Conventional wisdom called for running, but the emboldened Bears came out with five wide receivers and Chandler hit White over the middle for 19 yards into San Diego territory. The drive stalled on a third down when the Bears again spread everyone out but Chandler’s pass was deflected. Yet Tillman made a spectacular play on Brad Maynard’s punt. He covered the ball all the way, pinched it to the turf just short of the goal line, and rolled into the end zone to allow others to down it at the one. Flutie scrambled for one first down, but then the defense held–Flutie throwing into double coverage on third down and Azumah swatting the ball out of bounds.

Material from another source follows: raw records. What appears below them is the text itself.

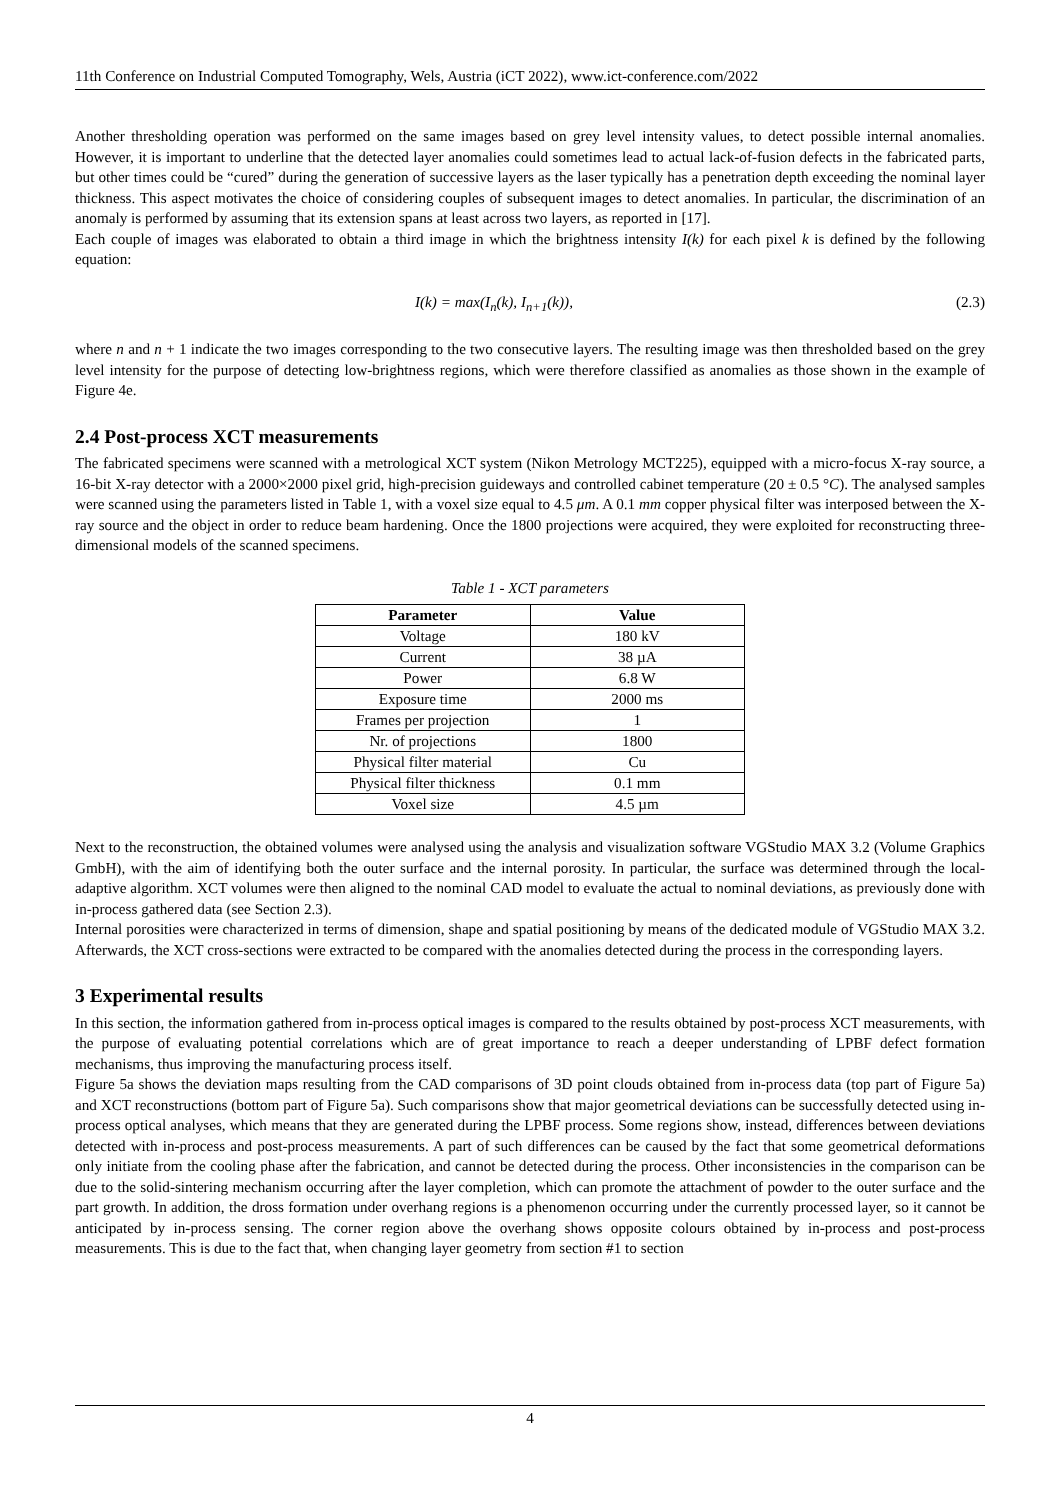11th Conference on Industrial Computed Tomography, Wels, Austria (iCT 2022), www.ict-conference.com/2022
Another thresholding operation was performed on the same images based on grey level intensity values, to detect possible internal anomalies. However, it is important to underline that the detected layer anomalies could sometimes lead to actual lack-of-fusion defects in the fabricated parts, but other times could be “cured” during the generation of successive layers as the laser typically has a penetration depth exceeding the nominal layer thickness. This aspect motivates the choice of considering couples of subsequent images to detect anomalies. In particular, the discrimination of an anomaly is performed by assuming that its extension spans at least across two layers, as reported in [17].
Each couple of images was elaborated to obtain a third image in which the brightness intensity I(k) for each pixel k is defined by the following equation:
I(k) = max(I<sub>n</sub>(k), I<sub>n+1</sub>(k)), (2.3)
where n and n + 1 indicate the two images corresponding to the two consecutive layers. The resulting image was then thresholded based on the grey level intensity for the purpose of detecting low-brightness regions, which were therefore classified as anomalies as those shown in the example of Figure 4e.
2.4 Post-process XCT measurements
The fabricated specimens were scanned with a metrological XCT system (Nikon Metrology MCT225), equipped with a micro-focus X-ray source, a 16-bit X-ray detector with a 2000×2000 pixel grid, high-precision guideways and controlled cabinet temperature (20 ± 0.5 °C). The analysed samples were scanned using the parameters listed in Table 1, with a voxel size equal to 4.5 μm. A 0.1 mm copper physical filter was interposed between the X-ray source and the object in order to reduce beam hardening. Once the 1800 projections were acquired, they were exploited for reconstructing three-dimensional models of the scanned specimens.
Table 1 - XCT parameters
| Parameter | Value |
| --- | --- |
| Voltage | 180 kV |
| Current | 38 µA |
| Power | 6.8 W |
| Exposure time | 2000 ms |
| Frames per projection | 1 |
| Nr. of projections | 1800 |
| Physical filter material | Cu |
| Physical filter thickness | 0.1 mm |
| Voxel size | 4.5 µm |
Next to the reconstruction, the obtained volumes were analysed using the analysis and visualization software VGStudio MAX 3.2 (Volume Graphics GmbH), with the aim of identifying both the outer surface and the internal porosity. In particular, the surface was determined through the local-adaptive algorithm. XCT volumes were then aligned to the nominal CAD model to evaluate the actual to nominal deviations, as previously done with in-process gathered data (see Section 2.3).
Internal porosities were characterized in terms of dimension, shape and spatial positioning by means of the dedicated module of VGStudio MAX 3.2. Afterwards, the XCT cross-sections were extracted to be compared with the anomalies detected during the process in the corresponding layers.
3 Experimental results
In this section, the information gathered from in-process optical images is compared to the results obtained by post-process XCT measurements, with the purpose of evaluating potential correlations which are of great importance to reach a deeper understanding of LPBF defect formation mechanisms, thus improving the manufacturing process itself.
Figure 5a shows the deviation maps resulting from the CAD comparisons of 3D point clouds obtained from in-process data (top part of Figure 5a) and XCT reconstructions (bottom part of Figure 5a). Such comparisons show that major geometrical deviations can be successfully detected using in-process optical analyses, which means that they are generated during the LPBF process. Some regions show, instead, differences between deviations detected with in-process and post-process measurements. A part of such differences can be caused by the fact that some geometrical deformations only initiate from the cooling phase after the fabrication, and cannot be detected during the process. Other inconsistencies in the comparison can be due to the solid-sintering mechanism occurring after the layer completion, which can promote the attachment of powder to the outer surface and the part growth. In addition, the dross formation under overhang regions is a phenomenon occurring under the currently processed layer, so it cannot be anticipated by in-process sensing. The corner region above the overhang shows opposite colours obtained by in-process and post-process measurements. This is due to the fact that, when changing layer geometry from section #1 to section
4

Again eschewing a fair catch, McQuarters took the punt and slashed through a hole in the coverage for a 36-yard return to the San Diego 21. The Bears ran the ball to a first and goal at the nine, and Thomas ran to the five at the two-minute warning. He ran it again to the two and a half, then again to within eight inches of the goal line. It was like Zeno’s paradox except that the Bears had only one more play to go and not an infinite number. Logic called for them to take a field goal and put the game out of the Chargers’ reach. Yet Jauron rashly decided to go for it–a call the fans endorsed. As he later explained, “It seemed to us the only way we could lose the game was to get a kick blocked.” For the man who approaches risk like an insurance agent, even his boldest move was dictated by what was most judicious. In any case, Thomas got in for the score that made it 20-7. Flutie led the Chargers to midfield in time for a Hail Mary, but with safety Mike Brown exhorting the fans in the south stands to scream their loudest, Bobby Gray calmly smacked the ball aside in the end zone.

In the closing minutes, fans sang along with the Beastie Boys’ “(You Gotta) Fight for Your Right (to Party!),” then with “Bear Down, Chicago Bears,” and they gave the players a warm reception at the gate to the locker room. Chandler, the grizzled veteran, trotted through it, but rookie Briggs ate it up, smiling and nodding all the way. I was down on the field with other members of the media by that time, and was struck by how intimate this outsize stadium suddenly felt, everyone right on top of the action.